A ce propos, j’ai noté la proposition pleine de bon sens émanant d’un chef de service : dans la grille tarifaire, la réhospitalisation ne devrait rien rapporter à l’hôpital, cela pousserait les établissements à maintenir un patient hospitalisé tant qu’il n’est pas jugé totalement apte à sortir.

Autre sujet majeur, celui des urgences.

Faute de médecins de ville en nombre suffisant, les gens se tournent de plus en plus vers les urgences (30 % des accueils aux urgences résultent du déficit dans l’offre de soin de la médecine de ville). Désormais, des gens venant aux urgences aux heures creuses, la nuit, pour consulter, les personnels des urgences n’ont plus de répit.

J’ai entendu la difficulté à obtenir de l’Agence Régionale de Santé (ARS) des internes pour les urgences.

J’ai enregistré que les 3.450 heures supplémentaires constatées sur les compteurs d’heures des infirmiers et les 900 heures sur celui des aide-soignantes, représentent la création de 2 postes d’infirmiers et un demi poste d’aide-soignante. Et bien l’ARS vient de décider de diminuer le quota d’infirmiers en Normandie !

J’ai surtout constaté de la bouche même des professionnels, que la situation des urgences conduit inévitablement à une "perte de chance", en d’autres termes à une mise en danger accrue, de patients.

Au delà, j’ai mesuré qu’en raison des contraintes imposées par le système, des métiers de l’hôpital sont désormais désertés. Tel est le cas des kinés et des infirmiers. Le métier, trop pénible, trop exposé et trop bureaucratisé, devient un métier non attractif.

Nous avons abordé également le grave déficit dans la prise en charge en psychiatrie, regroupée au Havre. Fut un temps, on pouvait parler dans certains cas "d’internement abusif" en psy. Désormais, faute de moyens pour prendre en charge les patients, on peut parler "d’externement abusif".

Enfin j’ai souligné les gros efforts consentis par les élus locaux pour soutenir leur hôpital et tenter de résorber le déficit dans l’offre de soin de la médecine de ville.
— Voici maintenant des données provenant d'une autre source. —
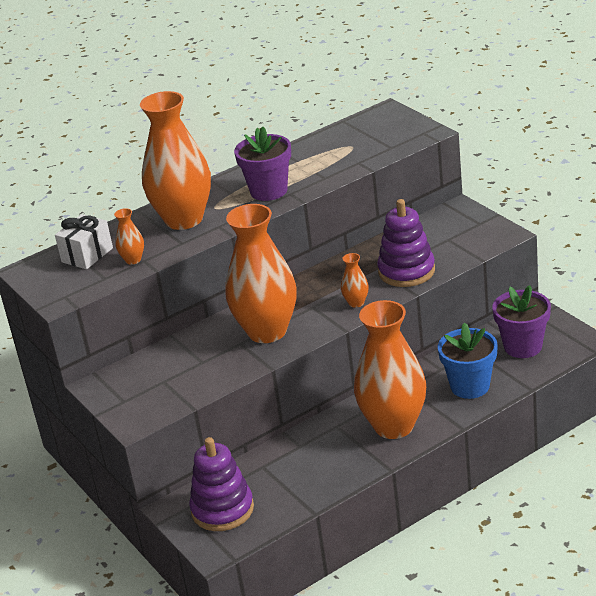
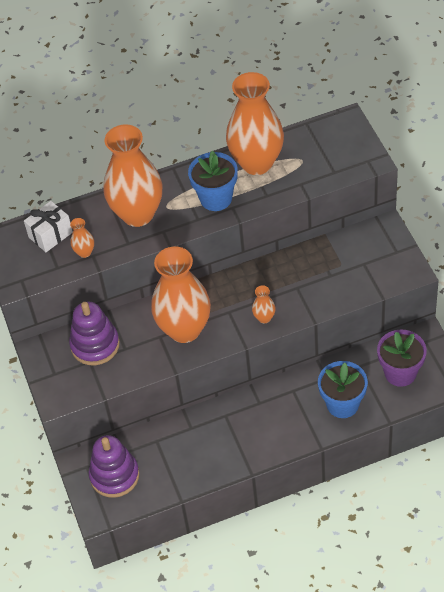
camera: 15 degrees right, 20 degrees up
purple flower pot [234,127,291,201] -> blue flower pot [188,151,238,211]
orange vase [354,300,426,439] -> orange vase moved to [226,72,284,175]
purple stacking toy [377,199,435,287] -> purple stacking toy moved to [69,302,120,365]

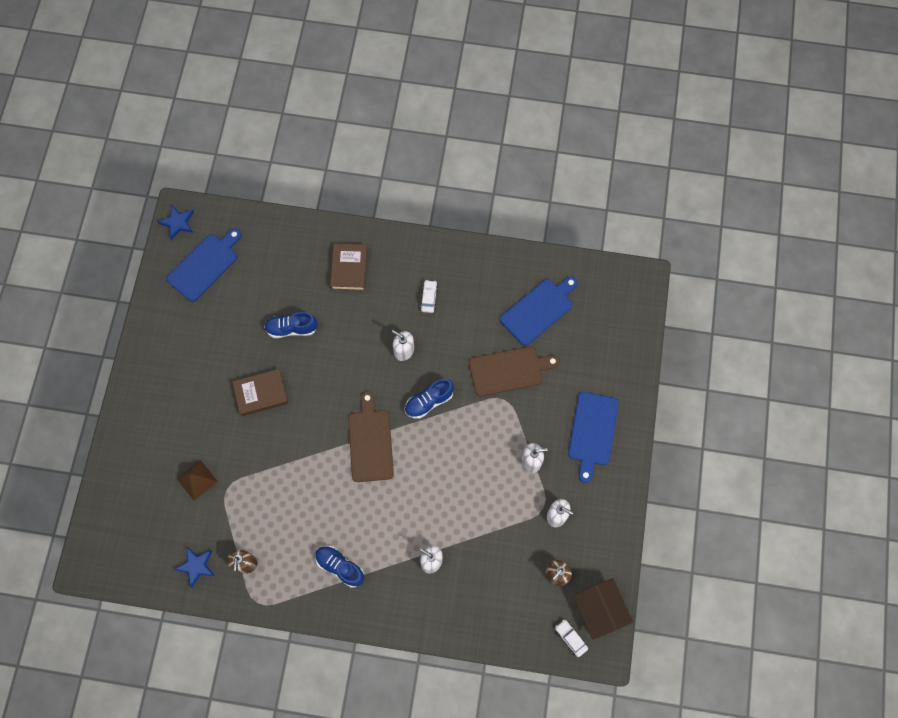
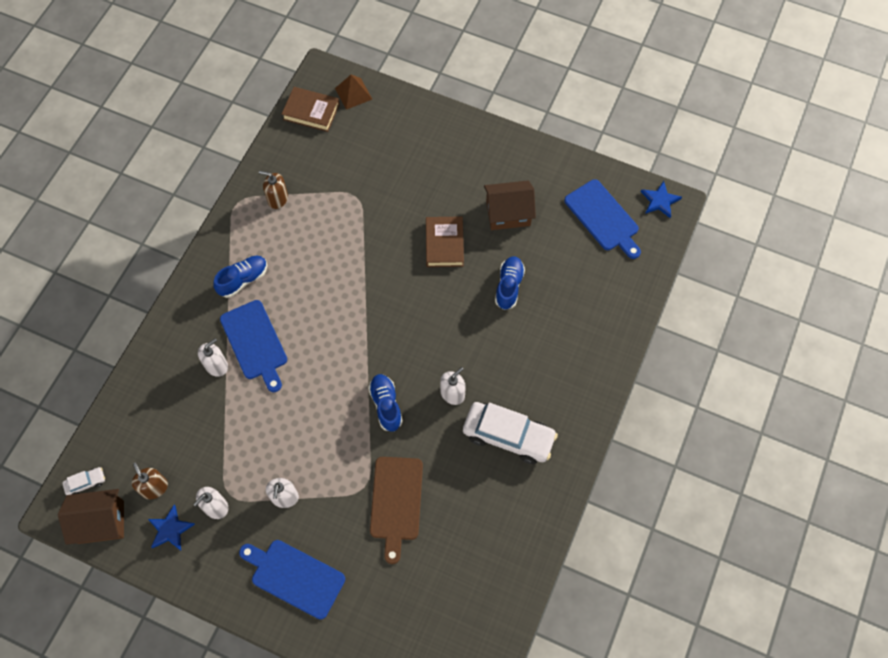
camera: 105 degrees right, 5 degrees down
blue star [174,547,215,588] -> blue star moved to [148,505,195,551]
brown pyramid [176,460,218,501] -> brown pyramid moved to [335,75,372,110]
brown book [330,243,368,291] -> brown book moved to [282,87,340,132]
brown cutting board [348,391,394,482] -> none
white car [420,280,438,313] -> white car [463,402,558,464], size x2.26
blue cutting board [500,276,578,346] -> blue cutting board moved to [220,300,287,392]
none -> brown house [484,180,536,230]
Un engagement précieux qui a été remercié par la décision de l’ARS de faire sortir Fécamp de la cartographie sanitaire prioritaire, conduisant à une diminution de ses moyens ! C’est la double peine.

Des élus locaux qui regrettent amèrement un affaiblissement de leur rôle et de leur poids dans les instances de direction de l’hôpital.

En conclusion, pour tous ceux que j’ai rencontré aujourd’hui, l’hôpital public est désormais à un moment charnière de son existence : ou il obtient une inversion des logiques qui l’ont placé en situation de crise, ou il connaitra une aggravation de la crise sous les effets notamment de l’allongement de la vie et du vieillissement de la population.

Notre journée s’est poursuivie par une rencontre avec les bénévoles du collectif "Un Médecin pour Tous" et le Docteur Leroux.

Un grand merci pour l’accueil que vous nous avez tous réservés aujourd’hui. Je porterai vos voix.